Bruce, Thomas, third Earl of Elgin and second Earl of Ailesbury 1655?-1741, was sixth and eldest surviving son of Robert, second earl [qv.]. He was lord-lieutenant of Bedfordshire and Huntingdonshire, 1685-9. When the Prince of Orange landed in England, he was one of the noblemen who adhered to the cause of James, but on the king's withdrawal from Whitehall he signed the application to the Prince of Orange. He was one of those appointed to meet with the king when he was stopped by fishermen near the isle of Sheppey, to invite him to return to Whitehall. He accompanied the king in his barge to Rochester, previous to his final flight. Afterwards he returned to London, but he never took the oaths to William and Mary. When the French threatened a descent on England, in 1690, during William's absence in Ireland, an order was given, on 5 July, by Queen Mary for apprehension of the earl and of other Jacobite noblemen, but the danger having passed it was not deemed necessary to put the order into execution. In 1691 King William issued an order to enable him and his countess to make provision for paying their debts and to make leases of their estates. In May 1695 he was present at a meeting held at the Old King's Head tavern, Aldersgate Street, London, to concert measures for the restoration of King James, and was sent over to France to persuade Louis to grant a body of troops to aid in the enterprise. On account of his connection with the plot he was committed to the Tower in February 1695-6. His wife, Elizabeth Seymour, sister and heiress of William, duke of Somerset, died in childbed from anxiety connected with his imprisonment. He was admitted to bail on 12 Feb. following, and obtained the king's permission to reside in Brussels, where he married Charlotte, countess of Sannu, of the house of Argenteau, in the duchy of Brabant. He died at Brussels in November 1741, in his eighty-sixth year. By his first wife he had four sons and two daughters, and by the second he had an only daughter, Charlotte Maria, who was married in 1722 to the Prince of Horne, one of the princes of the empire.
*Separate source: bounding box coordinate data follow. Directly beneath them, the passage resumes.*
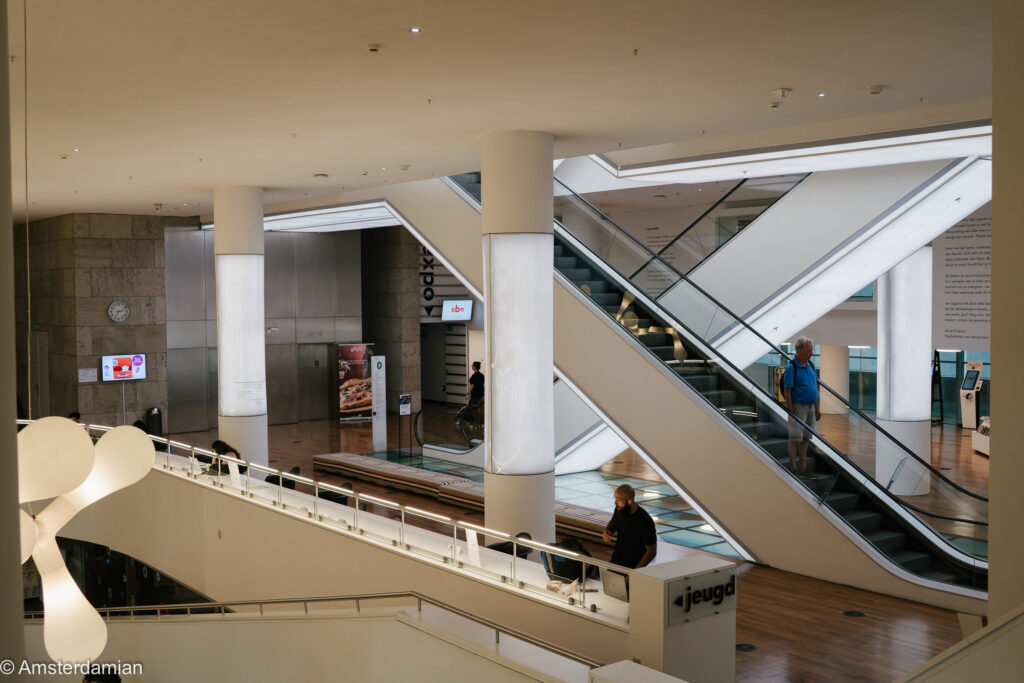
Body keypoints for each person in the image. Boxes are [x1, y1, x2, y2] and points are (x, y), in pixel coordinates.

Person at [783, 337, 821, 479]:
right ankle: (793, 468)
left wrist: (816, 408)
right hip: (799, 406)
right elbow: (787, 391)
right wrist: (791, 413)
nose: (811, 353)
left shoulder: (810, 365)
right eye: (808, 351)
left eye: (811, 350)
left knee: (805, 438)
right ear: (799, 350)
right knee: (795, 438)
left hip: (810, 406)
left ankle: (803, 468)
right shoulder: (791, 368)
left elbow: (813, 388)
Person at [602, 484, 657, 570]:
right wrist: (607, 530)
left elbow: (651, 552)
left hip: (634, 565)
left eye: (618, 500)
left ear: (629, 500)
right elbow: (613, 522)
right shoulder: (619, 509)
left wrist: (634, 573)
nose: (615, 503)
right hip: (617, 560)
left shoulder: (645, 521)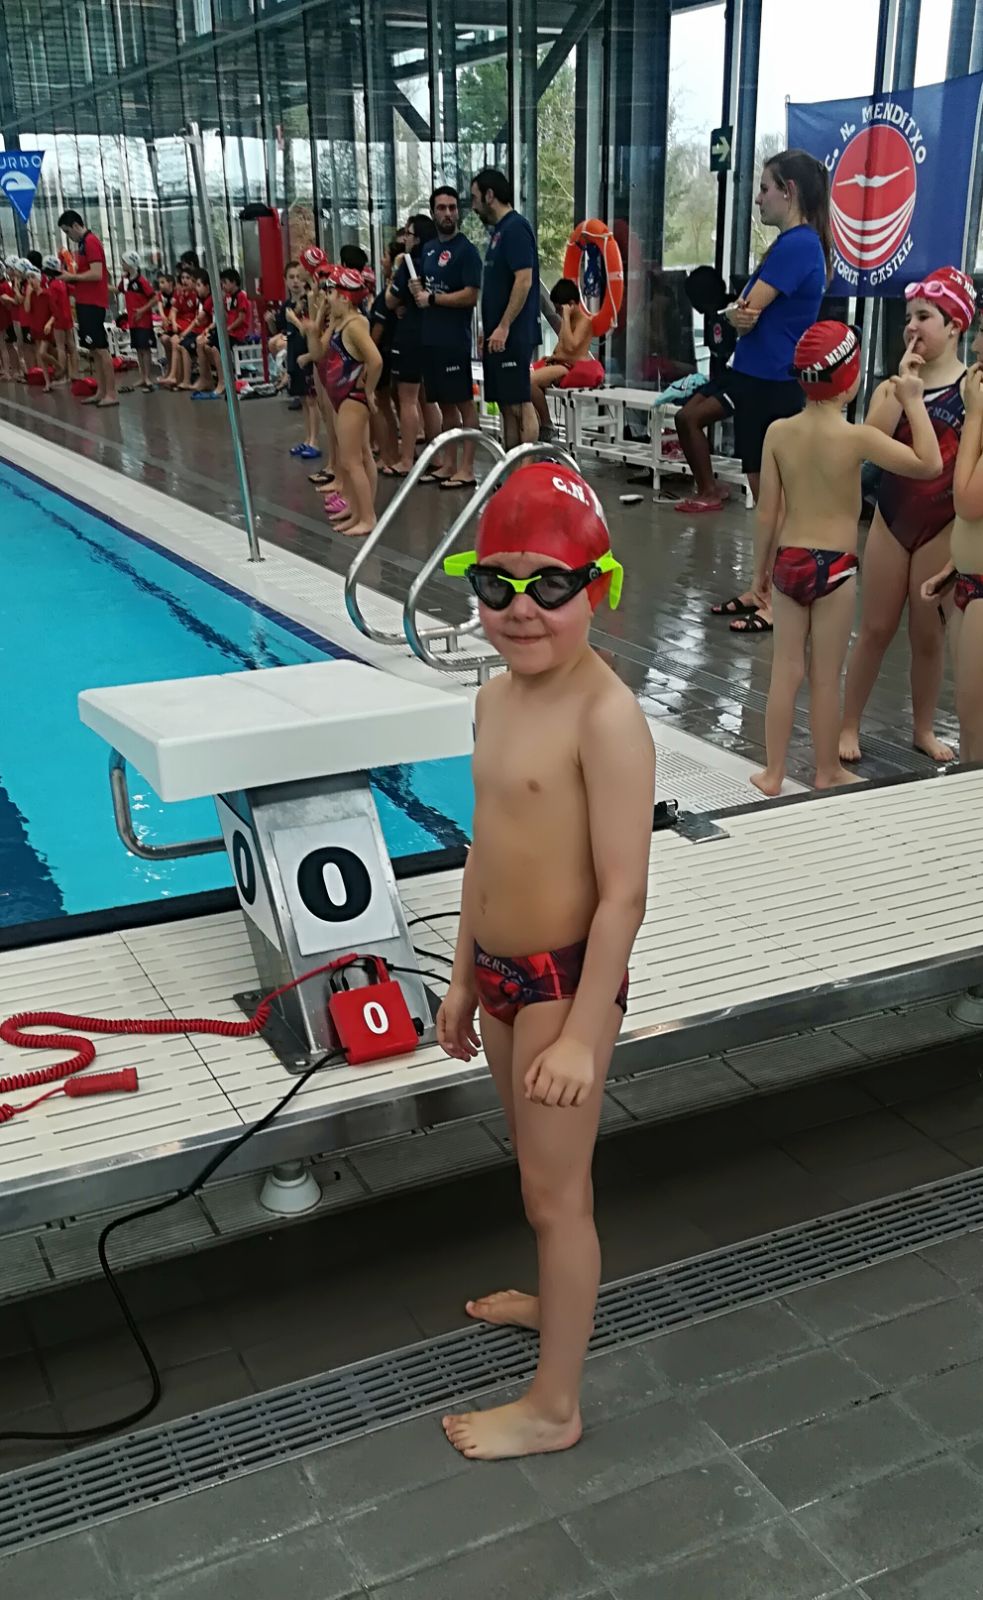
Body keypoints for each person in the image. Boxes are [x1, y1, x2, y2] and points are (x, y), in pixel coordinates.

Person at [436, 462, 653, 1461]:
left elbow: (623, 895)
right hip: (501, 976)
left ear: (597, 588)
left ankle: (554, 1406)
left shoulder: (605, 717)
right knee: (535, 1174)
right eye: (497, 584)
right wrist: (459, 974)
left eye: (549, 586)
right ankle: (552, 1301)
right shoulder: (492, 699)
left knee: (557, 1197)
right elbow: (484, 846)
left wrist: (579, 1034)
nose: (520, 609)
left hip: (566, 986)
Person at [750, 322, 944, 798]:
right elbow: (930, 464)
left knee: (785, 671)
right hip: (835, 567)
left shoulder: (778, 433)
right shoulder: (856, 438)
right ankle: (826, 771)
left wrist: (759, 574)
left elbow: (768, 512)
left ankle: (772, 773)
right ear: (851, 381)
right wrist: (913, 400)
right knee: (825, 677)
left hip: (789, 561)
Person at [839, 266, 977, 765]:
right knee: (875, 628)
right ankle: (847, 723)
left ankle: (922, 728)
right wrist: (903, 389)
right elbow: (869, 447)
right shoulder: (890, 388)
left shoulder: (971, 392)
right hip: (891, 521)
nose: (912, 326)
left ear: (955, 326)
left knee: (927, 634)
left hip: (941, 526)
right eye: (908, 318)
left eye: (924, 316)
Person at [705, 151, 830, 632]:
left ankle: (778, 598)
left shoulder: (798, 246)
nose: (758, 199)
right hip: (759, 380)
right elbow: (740, 311)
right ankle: (760, 587)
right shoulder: (787, 246)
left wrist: (740, 312)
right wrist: (739, 312)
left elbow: (747, 311)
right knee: (765, 501)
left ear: (788, 191)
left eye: (764, 188)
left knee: (777, 505)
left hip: (776, 384)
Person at [922, 328, 983, 761]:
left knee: (976, 721)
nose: (975, 346)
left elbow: (966, 501)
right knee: (968, 718)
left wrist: (973, 417)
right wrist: (952, 567)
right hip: (970, 581)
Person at [303, 266, 382, 536]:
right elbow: (318, 354)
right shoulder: (341, 323)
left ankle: (368, 517)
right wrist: (313, 329)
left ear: (345, 298)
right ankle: (358, 512)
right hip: (344, 396)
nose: (328, 297)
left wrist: (369, 390)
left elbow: (376, 360)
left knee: (352, 461)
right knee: (355, 459)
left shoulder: (356, 325)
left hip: (353, 398)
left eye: (332, 293)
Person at [413, 185, 483, 488]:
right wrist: (419, 294)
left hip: (454, 339)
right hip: (431, 338)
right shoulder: (428, 249)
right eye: (441, 208)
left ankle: (467, 469)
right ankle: (449, 464)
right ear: (433, 212)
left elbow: (470, 295)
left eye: (452, 208)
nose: (448, 213)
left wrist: (433, 299)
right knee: (445, 405)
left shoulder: (466, 251)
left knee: (464, 403)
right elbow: (424, 289)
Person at [471, 167, 540, 450]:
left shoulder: (515, 228)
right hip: (499, 334)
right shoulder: (499, 232)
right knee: (505, 406)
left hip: (513, 333)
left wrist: (504, 326)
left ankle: (527, 465)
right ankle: (512, 466)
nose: (473, 206)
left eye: (475, 198)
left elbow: (524, 280)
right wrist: (488, 329)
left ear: (490, 195)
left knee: (519, 403)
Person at [387, 214, 441, 475]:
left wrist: (395, 277)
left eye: (408, 234)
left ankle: (407, 459)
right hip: (431, 335)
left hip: (410, 336)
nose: (404, 239)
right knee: (428, 399)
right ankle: (437, 456)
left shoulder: (409, 266)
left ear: (417, 239)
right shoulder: (436, 264)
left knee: (407, 399)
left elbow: (390, 301)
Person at [531, 278, 604, 443]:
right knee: (521, 377)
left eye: (559, 309)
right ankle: (536, 422)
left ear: (570, 304)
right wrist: (553, 357)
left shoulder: (584, 322)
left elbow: (571, 347)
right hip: (559, 363)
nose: (557, 313)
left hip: (569, 366)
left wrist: (565, 317)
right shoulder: (569, 321)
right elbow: (561, 346)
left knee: (530, 381)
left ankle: (547, 424)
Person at [58, 209, 117, 407]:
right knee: (93, 349)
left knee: (100, 349)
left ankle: (111, 393)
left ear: (76, 225)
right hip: (85, 301)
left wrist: (73, 277)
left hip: (93, 303)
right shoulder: (83, 245)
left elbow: (97, 273)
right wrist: (70, 280)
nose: (68, 236)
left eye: (68, 231)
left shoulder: (91, 242)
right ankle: (101, 390)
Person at [369, 238, 401, 475]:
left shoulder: (388, 297)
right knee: (387, 405)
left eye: (386, 257)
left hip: (383, 354)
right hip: (387, 353)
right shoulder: (388, 295)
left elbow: (378, 330)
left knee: (381, 405)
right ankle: (390, 453)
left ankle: (389, 454)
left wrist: (367, 355)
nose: (382, 261)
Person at [117, 251, 157, 392]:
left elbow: (154, 298)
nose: (122, 264)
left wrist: (142, 310)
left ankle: (148, 377)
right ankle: (142, 376)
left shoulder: (141, 281)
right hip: (133, 321)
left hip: (143, 321)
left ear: (130, 263)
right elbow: (119, 290)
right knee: (139, 349)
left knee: (145, 349)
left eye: (124, 262)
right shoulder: (126, 280)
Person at [161, 265, 200, 389]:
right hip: (179, 325)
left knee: (174, 341)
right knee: (164, 339)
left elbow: (197, 319)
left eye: (188, 278)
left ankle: (175, 376)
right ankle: (172, 372)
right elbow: (173, 310)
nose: (184, 281)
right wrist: (173, 322)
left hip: (189, 327)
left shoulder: (196, 296)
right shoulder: (180, 294)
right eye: (183, 278)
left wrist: (183, 331)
One of her daughters, Elizabeth Philippina, married Prince Gustavus Adolphus of Stolberg Guedern, and was the mother of Louisa Maximiliana, the wife of Prince Charles Edward Stuart, the pretender. The Earl of Elgin was succeeded by Charles, his second and only surviving son.

Sources:
     Collins's Peerage, ed. 1812, v. 124-6
     Douglas's Peerage of Scotland, i. 516.